**Work required:** Reproduce everything from the start of the rows down through the line containing "Image attached. Segment", including that line, without any changes.
* BEGIN *
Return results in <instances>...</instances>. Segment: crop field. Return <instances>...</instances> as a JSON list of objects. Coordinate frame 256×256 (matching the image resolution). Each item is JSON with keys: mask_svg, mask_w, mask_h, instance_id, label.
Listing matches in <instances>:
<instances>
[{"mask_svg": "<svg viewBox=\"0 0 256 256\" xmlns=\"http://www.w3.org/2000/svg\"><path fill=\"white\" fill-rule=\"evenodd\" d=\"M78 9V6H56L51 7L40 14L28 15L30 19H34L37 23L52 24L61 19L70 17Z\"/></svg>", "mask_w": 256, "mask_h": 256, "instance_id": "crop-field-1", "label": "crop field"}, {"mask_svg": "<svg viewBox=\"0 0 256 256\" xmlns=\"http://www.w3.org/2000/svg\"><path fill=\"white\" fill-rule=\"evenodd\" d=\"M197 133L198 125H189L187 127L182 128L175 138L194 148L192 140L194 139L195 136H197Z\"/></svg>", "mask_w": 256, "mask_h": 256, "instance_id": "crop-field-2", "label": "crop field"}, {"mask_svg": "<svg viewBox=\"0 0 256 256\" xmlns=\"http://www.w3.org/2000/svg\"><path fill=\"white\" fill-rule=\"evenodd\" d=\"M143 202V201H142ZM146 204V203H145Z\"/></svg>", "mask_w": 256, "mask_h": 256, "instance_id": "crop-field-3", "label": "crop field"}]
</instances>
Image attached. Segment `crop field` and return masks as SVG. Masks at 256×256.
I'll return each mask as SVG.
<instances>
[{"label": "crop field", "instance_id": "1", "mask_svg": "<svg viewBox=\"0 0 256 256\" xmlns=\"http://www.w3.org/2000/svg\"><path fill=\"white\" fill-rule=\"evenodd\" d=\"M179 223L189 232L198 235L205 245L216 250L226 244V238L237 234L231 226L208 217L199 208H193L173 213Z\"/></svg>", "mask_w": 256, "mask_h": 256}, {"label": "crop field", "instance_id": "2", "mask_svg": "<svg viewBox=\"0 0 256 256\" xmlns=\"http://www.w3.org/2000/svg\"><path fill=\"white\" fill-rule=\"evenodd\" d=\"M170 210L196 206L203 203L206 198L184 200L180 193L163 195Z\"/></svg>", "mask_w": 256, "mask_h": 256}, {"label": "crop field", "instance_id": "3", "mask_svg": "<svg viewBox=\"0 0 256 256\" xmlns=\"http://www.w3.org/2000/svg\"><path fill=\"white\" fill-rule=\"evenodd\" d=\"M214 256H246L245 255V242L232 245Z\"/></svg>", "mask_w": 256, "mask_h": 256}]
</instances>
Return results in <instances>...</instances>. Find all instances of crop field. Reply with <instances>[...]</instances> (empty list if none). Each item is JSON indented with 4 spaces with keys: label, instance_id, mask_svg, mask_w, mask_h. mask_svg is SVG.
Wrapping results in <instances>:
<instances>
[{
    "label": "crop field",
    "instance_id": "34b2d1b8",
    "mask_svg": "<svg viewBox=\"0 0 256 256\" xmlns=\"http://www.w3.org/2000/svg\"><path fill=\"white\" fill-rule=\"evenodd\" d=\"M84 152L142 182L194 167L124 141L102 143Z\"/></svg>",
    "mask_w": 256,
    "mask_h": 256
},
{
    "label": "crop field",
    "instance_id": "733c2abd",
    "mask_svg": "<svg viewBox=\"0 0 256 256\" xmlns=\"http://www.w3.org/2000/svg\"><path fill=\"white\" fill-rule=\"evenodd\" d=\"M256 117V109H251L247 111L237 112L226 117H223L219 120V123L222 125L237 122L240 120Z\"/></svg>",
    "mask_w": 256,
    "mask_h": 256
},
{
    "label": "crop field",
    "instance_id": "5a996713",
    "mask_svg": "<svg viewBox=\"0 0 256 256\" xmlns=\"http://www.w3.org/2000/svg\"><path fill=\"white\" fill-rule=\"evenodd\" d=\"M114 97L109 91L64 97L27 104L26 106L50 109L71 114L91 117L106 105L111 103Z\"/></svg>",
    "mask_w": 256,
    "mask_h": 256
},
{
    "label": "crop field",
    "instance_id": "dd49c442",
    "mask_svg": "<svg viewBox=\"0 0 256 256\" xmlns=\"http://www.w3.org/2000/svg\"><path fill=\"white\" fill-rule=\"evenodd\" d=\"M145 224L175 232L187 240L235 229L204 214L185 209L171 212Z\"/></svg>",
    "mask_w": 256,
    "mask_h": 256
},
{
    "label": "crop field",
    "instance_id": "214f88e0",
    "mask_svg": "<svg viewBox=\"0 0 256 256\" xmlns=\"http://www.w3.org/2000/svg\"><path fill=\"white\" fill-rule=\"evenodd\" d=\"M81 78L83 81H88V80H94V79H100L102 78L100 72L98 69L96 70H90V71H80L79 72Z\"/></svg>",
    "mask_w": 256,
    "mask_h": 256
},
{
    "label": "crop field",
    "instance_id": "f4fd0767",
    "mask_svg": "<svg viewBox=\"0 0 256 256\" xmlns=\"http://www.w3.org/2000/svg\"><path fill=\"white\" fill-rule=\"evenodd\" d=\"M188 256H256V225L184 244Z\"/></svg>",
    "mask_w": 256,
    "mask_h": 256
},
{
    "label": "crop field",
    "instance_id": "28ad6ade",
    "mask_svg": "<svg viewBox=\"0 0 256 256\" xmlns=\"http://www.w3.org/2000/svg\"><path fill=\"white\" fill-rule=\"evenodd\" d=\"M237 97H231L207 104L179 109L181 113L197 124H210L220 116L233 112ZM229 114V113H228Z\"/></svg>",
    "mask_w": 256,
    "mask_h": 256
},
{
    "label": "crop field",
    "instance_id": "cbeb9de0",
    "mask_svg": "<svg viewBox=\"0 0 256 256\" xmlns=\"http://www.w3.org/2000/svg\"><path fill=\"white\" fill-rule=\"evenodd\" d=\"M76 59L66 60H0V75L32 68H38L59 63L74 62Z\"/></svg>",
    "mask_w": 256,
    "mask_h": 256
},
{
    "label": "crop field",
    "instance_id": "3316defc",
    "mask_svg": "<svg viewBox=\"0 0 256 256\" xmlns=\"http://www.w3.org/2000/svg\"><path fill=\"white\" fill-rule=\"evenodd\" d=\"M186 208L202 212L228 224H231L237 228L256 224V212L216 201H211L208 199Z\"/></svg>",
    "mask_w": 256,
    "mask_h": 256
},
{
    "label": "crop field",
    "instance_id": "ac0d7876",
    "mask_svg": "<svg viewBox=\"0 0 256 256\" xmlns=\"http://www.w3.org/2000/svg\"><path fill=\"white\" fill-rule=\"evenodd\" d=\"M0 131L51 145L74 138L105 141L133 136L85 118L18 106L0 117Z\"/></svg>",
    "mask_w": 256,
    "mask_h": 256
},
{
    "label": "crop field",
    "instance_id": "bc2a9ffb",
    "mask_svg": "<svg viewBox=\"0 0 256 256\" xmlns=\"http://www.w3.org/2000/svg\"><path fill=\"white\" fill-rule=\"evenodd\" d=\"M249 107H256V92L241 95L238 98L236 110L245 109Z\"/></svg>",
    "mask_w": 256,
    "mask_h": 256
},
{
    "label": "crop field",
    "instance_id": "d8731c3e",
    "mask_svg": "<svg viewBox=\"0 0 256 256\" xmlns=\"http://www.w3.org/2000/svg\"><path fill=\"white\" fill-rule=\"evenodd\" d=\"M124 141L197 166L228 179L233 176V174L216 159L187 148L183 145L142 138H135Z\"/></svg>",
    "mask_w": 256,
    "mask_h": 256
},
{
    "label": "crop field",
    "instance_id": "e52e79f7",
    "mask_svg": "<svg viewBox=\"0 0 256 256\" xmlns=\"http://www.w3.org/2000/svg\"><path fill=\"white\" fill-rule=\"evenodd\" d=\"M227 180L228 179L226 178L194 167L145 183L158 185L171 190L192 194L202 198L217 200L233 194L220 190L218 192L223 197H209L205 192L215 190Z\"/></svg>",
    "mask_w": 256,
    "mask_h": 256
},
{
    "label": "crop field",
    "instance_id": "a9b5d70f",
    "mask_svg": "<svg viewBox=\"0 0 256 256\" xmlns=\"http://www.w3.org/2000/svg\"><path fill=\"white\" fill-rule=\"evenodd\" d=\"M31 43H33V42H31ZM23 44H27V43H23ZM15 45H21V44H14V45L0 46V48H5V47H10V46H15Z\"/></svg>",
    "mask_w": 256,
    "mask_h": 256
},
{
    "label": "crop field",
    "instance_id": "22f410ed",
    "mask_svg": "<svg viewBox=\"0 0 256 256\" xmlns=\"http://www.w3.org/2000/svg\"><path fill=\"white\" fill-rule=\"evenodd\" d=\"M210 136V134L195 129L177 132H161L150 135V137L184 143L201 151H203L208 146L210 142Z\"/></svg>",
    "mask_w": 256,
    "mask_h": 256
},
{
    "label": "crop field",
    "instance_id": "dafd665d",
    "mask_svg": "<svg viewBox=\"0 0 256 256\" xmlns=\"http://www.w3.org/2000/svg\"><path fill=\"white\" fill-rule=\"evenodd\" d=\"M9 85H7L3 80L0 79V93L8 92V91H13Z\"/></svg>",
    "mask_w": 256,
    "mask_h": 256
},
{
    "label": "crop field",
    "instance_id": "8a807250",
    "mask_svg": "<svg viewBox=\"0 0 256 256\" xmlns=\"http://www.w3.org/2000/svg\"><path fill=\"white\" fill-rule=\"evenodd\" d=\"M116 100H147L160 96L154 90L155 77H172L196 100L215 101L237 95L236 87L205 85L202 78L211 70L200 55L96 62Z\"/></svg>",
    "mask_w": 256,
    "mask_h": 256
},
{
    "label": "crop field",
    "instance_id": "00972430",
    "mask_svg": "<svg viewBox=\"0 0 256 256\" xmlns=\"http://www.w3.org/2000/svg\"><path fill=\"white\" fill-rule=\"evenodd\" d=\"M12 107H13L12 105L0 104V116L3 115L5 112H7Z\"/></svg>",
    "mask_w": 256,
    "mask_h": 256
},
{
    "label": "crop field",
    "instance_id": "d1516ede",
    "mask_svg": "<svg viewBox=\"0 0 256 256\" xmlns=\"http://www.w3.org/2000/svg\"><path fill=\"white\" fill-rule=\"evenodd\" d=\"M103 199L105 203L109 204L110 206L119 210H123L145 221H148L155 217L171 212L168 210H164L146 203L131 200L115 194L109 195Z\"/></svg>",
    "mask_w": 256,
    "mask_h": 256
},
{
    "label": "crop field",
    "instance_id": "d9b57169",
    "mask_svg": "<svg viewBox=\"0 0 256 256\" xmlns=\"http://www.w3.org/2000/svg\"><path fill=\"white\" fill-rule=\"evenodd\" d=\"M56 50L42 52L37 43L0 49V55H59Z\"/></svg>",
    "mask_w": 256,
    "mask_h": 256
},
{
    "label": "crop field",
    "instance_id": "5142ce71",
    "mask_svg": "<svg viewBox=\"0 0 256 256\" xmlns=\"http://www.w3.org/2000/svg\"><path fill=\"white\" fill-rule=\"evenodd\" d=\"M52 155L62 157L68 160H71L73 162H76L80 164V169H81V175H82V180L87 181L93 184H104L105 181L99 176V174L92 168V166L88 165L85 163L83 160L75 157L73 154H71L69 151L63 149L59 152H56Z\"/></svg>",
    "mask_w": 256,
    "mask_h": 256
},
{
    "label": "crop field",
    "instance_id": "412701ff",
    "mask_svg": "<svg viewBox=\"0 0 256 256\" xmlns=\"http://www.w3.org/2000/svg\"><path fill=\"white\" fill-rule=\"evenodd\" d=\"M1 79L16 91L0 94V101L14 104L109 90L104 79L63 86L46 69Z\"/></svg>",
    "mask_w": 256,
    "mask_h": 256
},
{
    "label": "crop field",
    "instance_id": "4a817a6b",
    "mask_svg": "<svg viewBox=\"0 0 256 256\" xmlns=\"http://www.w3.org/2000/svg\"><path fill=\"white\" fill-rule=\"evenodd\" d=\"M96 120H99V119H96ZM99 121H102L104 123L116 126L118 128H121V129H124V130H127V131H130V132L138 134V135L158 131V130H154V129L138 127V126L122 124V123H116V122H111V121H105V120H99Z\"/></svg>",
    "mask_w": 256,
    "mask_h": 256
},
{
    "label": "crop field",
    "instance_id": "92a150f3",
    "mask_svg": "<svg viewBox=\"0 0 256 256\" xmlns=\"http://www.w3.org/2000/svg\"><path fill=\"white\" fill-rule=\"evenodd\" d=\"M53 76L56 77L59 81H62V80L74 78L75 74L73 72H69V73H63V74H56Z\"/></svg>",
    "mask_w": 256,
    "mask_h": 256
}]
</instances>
* END *
**Final result:**
Return results in <instances>...</instances>. Segment: crop field. Return <instances>...</instances> as a JSON list of objects. Coordinate frame 256×256 (matching the image resolution). Each item is JSON with keys: mask_svg, mask_w, mask_h, instance_id, label.
Listing matches in <instances>:
<instances>
[{"mask_svg": "<svg viewBox=\"0 0 256 256\" xmlns=\"http://www.w3.org/2000/svg\"><path fill=\"white\" fill-rule=\"evenodd\" d=\"M78 9V6H56L51 7L40 14L28 15L30 19H34L37 23L52 24L61 19L70 17Z\"/></svg>", "mask_w": 256, "mask_h": 256, "instance_id": "crop-field-1", "label": "crop field"}, {"mask_svg": "<svg viewBox=\"0 0 256 256\" xmlns=\"http://www.w3.org/2000/svg\"><path fill=\"white\" fill-rule=\"evenodd\" d=\"M197 133L198 125H189L187 127L182 128L175 138L194 148L192 140L194 139L195 136H197Z\"/></svg>", "mask_w": 256, "mask_h": 256, "instance_id": "crop-field-2", "label": "crop field"}, {"mask_svg": "<svg viewBox=\"0 0 256 256\" xmlns=\"http://www.w3.org/2000/svg\"><path fill=\"white\" fill-rule=\"evenodd\" d=\"M143 202V201H142ZM146 204V203H145Z\"/></svg>", "mask_w": 256, "mask_h": 256, "instance_id": "crop-field-3", "label": "crop field"}]
</instances>
Image attached. Segment `crop field` and return masks as SVG. Masks at 256×256.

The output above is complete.